- **Текст страницы**:
##########

Наибольший интерес, с нашей точки зрения, представляет инструментарий канализации, рассмотрение которой они иллюстрируют примером рекламы: “Реклама типично направлена на канализацию уже существующих поведенческих моделей или отношений. Она редко занимается установкой новых отношений или созданием новых поведенческих моделей. Реклама работает, так как обычно имеет дело с простой психологической ситуацией. Американцу, который привык пользоваться зубной щеткой, не так важен сорт зубной пасты, которой он пользуется. Когда модель поведения или общее отношение установлено, оно может быть канализировано в том или ином направлении. Сопротивление будет незначительным. Массовая пропаганда обычно сталкивается с более сложными ситуациями. Она может иметь цели, которые будут противоречить глубинным отношениям. Она будет стараться изменить, а не канализировать существующую систему ценностей. Успехи рекламы могут только усилить провалы пропаганды. Большая часть современной пропаганды, направленной на борьбу с глубинными этническими и расовыми предубеждениями, например, имеют малую эффективность”.

И еще одно наблюдение: “Массовая пропаганда, не будучи ни монополистической, ни канализацией, тем не менее может быть эффективной, если работает третье условие: дополнение с помощью личных контактов”.

Сегодня медиа система изменилась. То, что нельзя было сделать в сороковые годы, стало возможным сегодня, когда на арену вышли техгиганты. Газета Washington Post пишет: “Экономические и технологические изменения создали медиа среду, которая удовлетворяет точным условиям Лазарсфельда и Мертона для успешной пропагандистской кампании. В прошлом авторитарные режимы работали с государственными медиа, то есть имели монополизацию, чтобы направить пропаганду на использование уже существующих представлений, отношений и страхов, то есть канализацию. В то время как государственная медиа-инфраструктура не существует в Соединенных Штатах, благодаря микротаргетингу с помощью Фейсбука индивидуальные граждане могут оказаться в информационных пространствах, монополизированных одной из сторон” [7].

И еще: “Фейсбук также является машиной для канализации. Людей “обстреливают” на основе интересов, заказов, демографии, политических характеристик – и синергетикой между этими категориями. Фейсбук позволяет политическим кампаниям создавать списки пользователей для направленного воздействия с помощью рекламы. Эти списки обычно опираются на файлы избирателей, предоставляемые партиями или консультирующими фирмами, а также списки электронной почты, полученные от сторонников или от других кампаний”.

Мир поменялся, и у нас уже нет возможности вернуться назад в более спокойные и предсказуемые времена. Теперь, наоборот, нас определенно будет ждать скачок неопределенности непредсказуемости, а к таким вещам достаточно трудно подготовиться заранее. И именно от развития виртуальности мы можем получить новые типы неожиданностей.

Проведены также исследования на тему, как фиктивный мир влияет на политические предпочтения читателей/зрителей [8 – 10]. Оказалось, что в процессе “погружения” в иной мир перенимаются и политические взгляды героев. То есть Советский Союз не зря тиражировал “Как закалялась сталь” или “Молодую гвардию”. В случае США те, кто больше книг о Гарри Поттере прочитали, скорее голосовали за Обаму, чем те, кто не делал этого. Объяснением этого феномена стало то, что в мире Гарри Поттере спокойнее относятся к стигматизированным социальным группам, что больше соответствует взглядам демократов, чем республиканцев.

Чем больше люди погружаются в фиктивную действительность, тем больше у них веры в справедливый окружающий мир. И это во многом связано с идеей счастливого конца, свойственного художественной литературе и кино. Люди имеют то, что они заслуживают. Однако это иллюзия, как и эскапизм людей в мир развлечений. Такая иллюзия справедливого мира имеет последствия в виде поддержки тех или иных вариантов политики [11].

##########

- **Фрагменты записей**:
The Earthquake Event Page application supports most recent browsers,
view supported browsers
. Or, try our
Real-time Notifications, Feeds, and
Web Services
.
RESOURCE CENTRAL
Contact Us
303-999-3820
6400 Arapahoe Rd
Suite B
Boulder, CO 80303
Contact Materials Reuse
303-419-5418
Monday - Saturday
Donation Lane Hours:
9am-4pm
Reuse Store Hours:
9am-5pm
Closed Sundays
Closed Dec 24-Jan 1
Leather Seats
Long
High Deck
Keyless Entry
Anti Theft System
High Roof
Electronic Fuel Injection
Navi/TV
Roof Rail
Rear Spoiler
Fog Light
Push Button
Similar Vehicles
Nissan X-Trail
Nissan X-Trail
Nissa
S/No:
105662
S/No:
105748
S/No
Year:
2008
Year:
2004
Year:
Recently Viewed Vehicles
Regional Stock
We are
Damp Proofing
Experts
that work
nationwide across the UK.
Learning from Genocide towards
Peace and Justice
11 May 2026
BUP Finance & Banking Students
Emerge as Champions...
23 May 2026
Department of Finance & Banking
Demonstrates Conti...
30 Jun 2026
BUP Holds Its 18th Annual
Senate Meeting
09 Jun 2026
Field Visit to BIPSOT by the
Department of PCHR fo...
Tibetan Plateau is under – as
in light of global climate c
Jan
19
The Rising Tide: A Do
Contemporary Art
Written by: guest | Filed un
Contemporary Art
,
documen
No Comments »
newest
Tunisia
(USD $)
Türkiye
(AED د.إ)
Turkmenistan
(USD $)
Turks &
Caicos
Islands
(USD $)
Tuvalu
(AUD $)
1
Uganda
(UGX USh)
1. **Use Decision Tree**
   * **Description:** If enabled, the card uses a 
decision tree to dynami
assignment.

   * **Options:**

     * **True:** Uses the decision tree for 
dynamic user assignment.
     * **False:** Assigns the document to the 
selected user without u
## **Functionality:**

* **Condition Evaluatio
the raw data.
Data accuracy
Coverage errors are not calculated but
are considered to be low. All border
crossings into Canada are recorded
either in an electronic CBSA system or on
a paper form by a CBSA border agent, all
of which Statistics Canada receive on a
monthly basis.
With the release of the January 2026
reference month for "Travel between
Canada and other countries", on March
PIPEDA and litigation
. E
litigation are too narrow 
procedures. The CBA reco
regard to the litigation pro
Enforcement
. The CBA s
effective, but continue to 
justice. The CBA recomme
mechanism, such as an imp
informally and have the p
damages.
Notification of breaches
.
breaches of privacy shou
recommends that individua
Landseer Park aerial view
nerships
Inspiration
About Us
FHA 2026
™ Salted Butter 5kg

##########

- **Что нужно сделать**:
1. Перечислите категории, на основе которых людей «обстреливают» в Фейсбуке, согласно тексту о пропаганде.
2. Приведите фрагмент текста о пропаганде от слов «Мир поменялся, и» до слов «новые типы неожиданностей.» включительно, заменив «скачок» на «всплеск».

- **Ответы к заданию**:
1. Интересы, заказы, демография, политические характеристики.

2.
Мир поменялся, и у нас уже нет возможности вернуться назад в более спокойные и предсказуемые времена. Теперь, наоборот, нас определенно будет ждать всплеск неопределенности непредсказуемости, а к таким вещам достаточно трудно подготовиться заранее. И именно от развития виртуальности мы можем получить новые типы неожиданностей.